*YOUR ASSIGNMENT:* Return each line of the material that contains the word "деньги". Case is significant.

· · · · ·

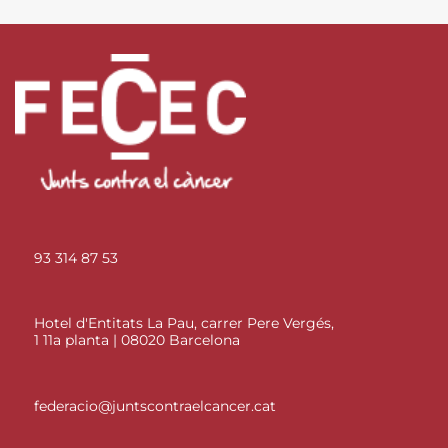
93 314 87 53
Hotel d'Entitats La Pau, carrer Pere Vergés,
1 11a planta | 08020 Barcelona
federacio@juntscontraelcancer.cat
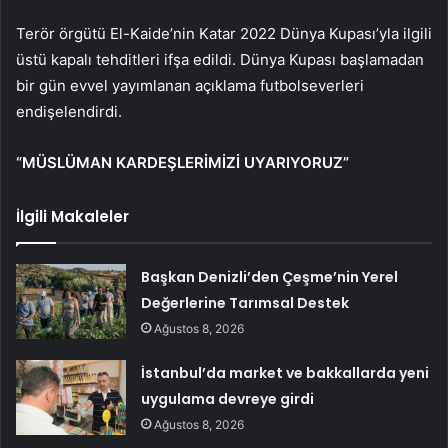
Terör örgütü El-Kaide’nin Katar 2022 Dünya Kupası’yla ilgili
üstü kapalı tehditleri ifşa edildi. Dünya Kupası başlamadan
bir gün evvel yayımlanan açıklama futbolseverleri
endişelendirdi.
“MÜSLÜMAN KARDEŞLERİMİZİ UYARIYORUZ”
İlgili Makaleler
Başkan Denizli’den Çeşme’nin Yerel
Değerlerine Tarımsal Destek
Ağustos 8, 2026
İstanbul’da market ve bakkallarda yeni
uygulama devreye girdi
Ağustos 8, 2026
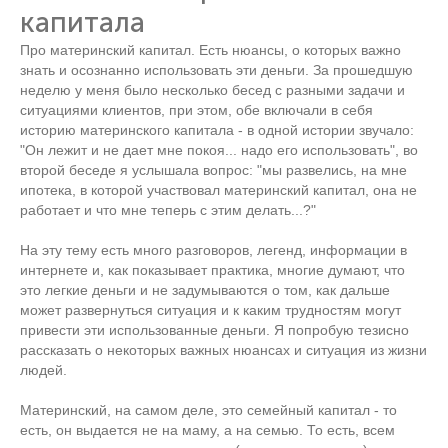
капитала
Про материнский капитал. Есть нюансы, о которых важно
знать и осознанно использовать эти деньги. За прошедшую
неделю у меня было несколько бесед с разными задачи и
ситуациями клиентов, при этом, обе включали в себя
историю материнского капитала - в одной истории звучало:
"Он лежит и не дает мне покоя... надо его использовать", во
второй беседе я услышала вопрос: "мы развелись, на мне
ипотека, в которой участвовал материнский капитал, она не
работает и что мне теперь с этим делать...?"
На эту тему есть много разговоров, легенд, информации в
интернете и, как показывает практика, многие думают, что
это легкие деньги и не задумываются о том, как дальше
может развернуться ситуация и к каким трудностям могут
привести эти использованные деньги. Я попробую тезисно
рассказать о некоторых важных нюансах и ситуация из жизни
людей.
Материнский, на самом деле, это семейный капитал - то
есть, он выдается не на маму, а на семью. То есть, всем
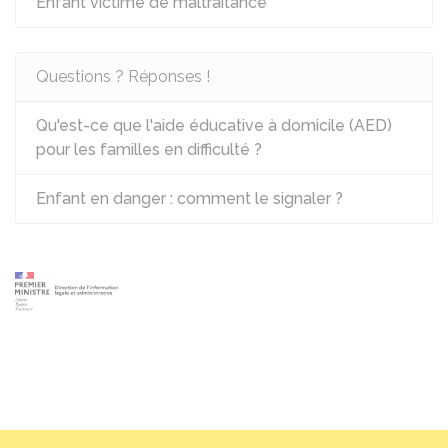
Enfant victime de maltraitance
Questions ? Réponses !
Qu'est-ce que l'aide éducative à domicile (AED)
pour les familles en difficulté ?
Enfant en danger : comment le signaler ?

· · · · ·

*RESPONSE TO THIS TASK:*
знать и осознанно использовать эти деньги. За прошедшую
это легкие деньги и не задумываются о том, как дальше
привести эти использованные деньги. Я попробую тезисно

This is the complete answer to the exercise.